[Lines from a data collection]
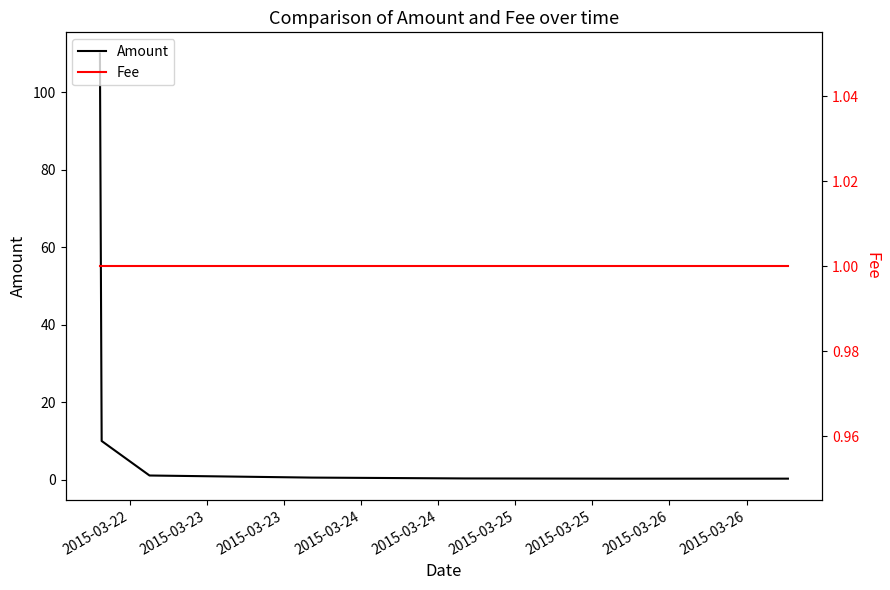

Where is the first local minimum for Amount?

2015-03-25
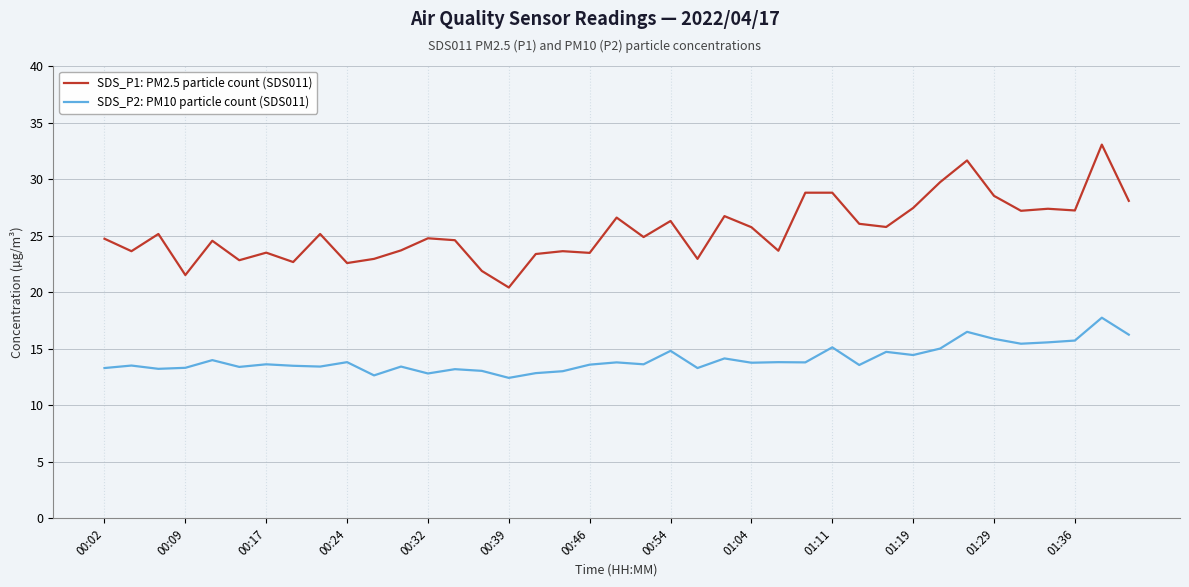

What is the smallest value displayed?

12.4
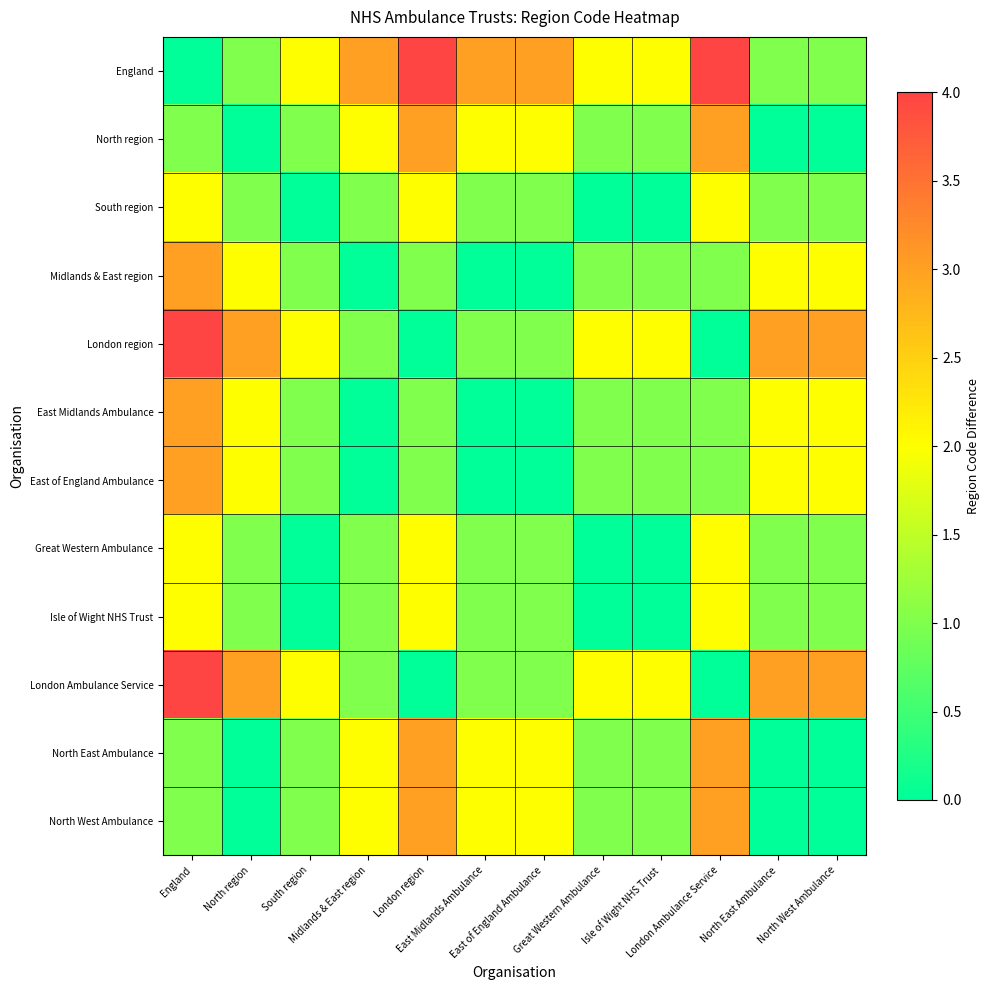

Rank the series at North region from highest to lowest value.

London region, London Ambulance Service, Midlands & East region, East Midlands Ambulance, East of England Ambulance, England, South region, Great Western Ambulance, Isle of Wight NHS Trust, North region, North East Ambulance, North West Ambulance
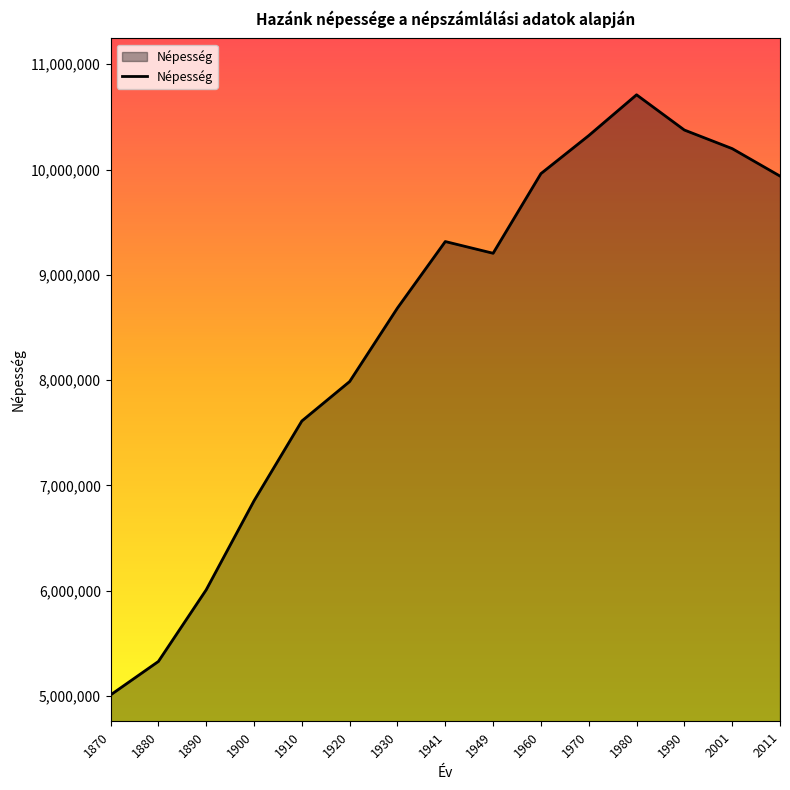

Does the chart display data point markers on the line(s)?

No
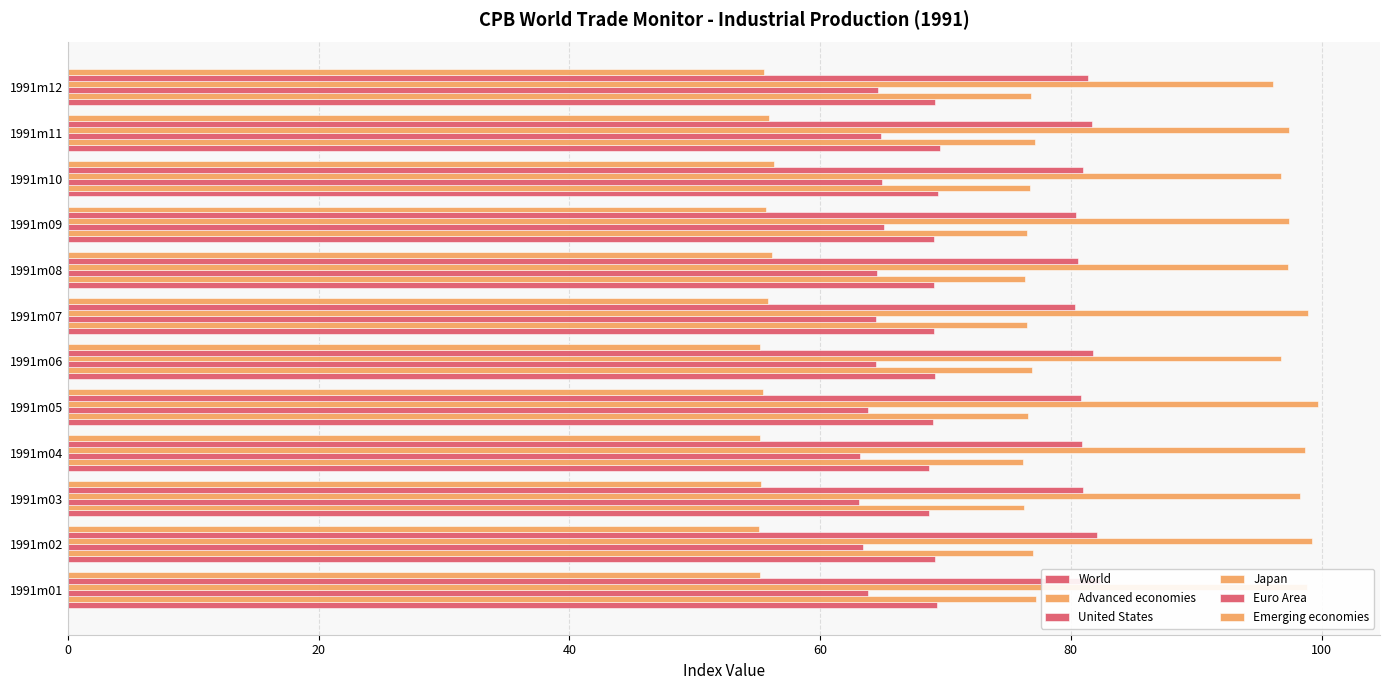

The value of Japan at 1991m08 is 97.3. True or false?

True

- _WORK REQUEST_
Could you output the lines above word for word, from the line with "London region, London" up to and including the final line, leaving the pictures out?

- _THE ANSWER_
London region, London Ambulance Service, Midlands & East region, East Midlands Ambulance, East of England Ambulance, England, South region, Great Western Ambulance, Isle of Wight NHS Trust, North region, North East Ambulance, North West Ambulance

Does the chart display data point markers on the line(s)?

No

The value of Japan at 1991m08 is 97.3. True or false?

True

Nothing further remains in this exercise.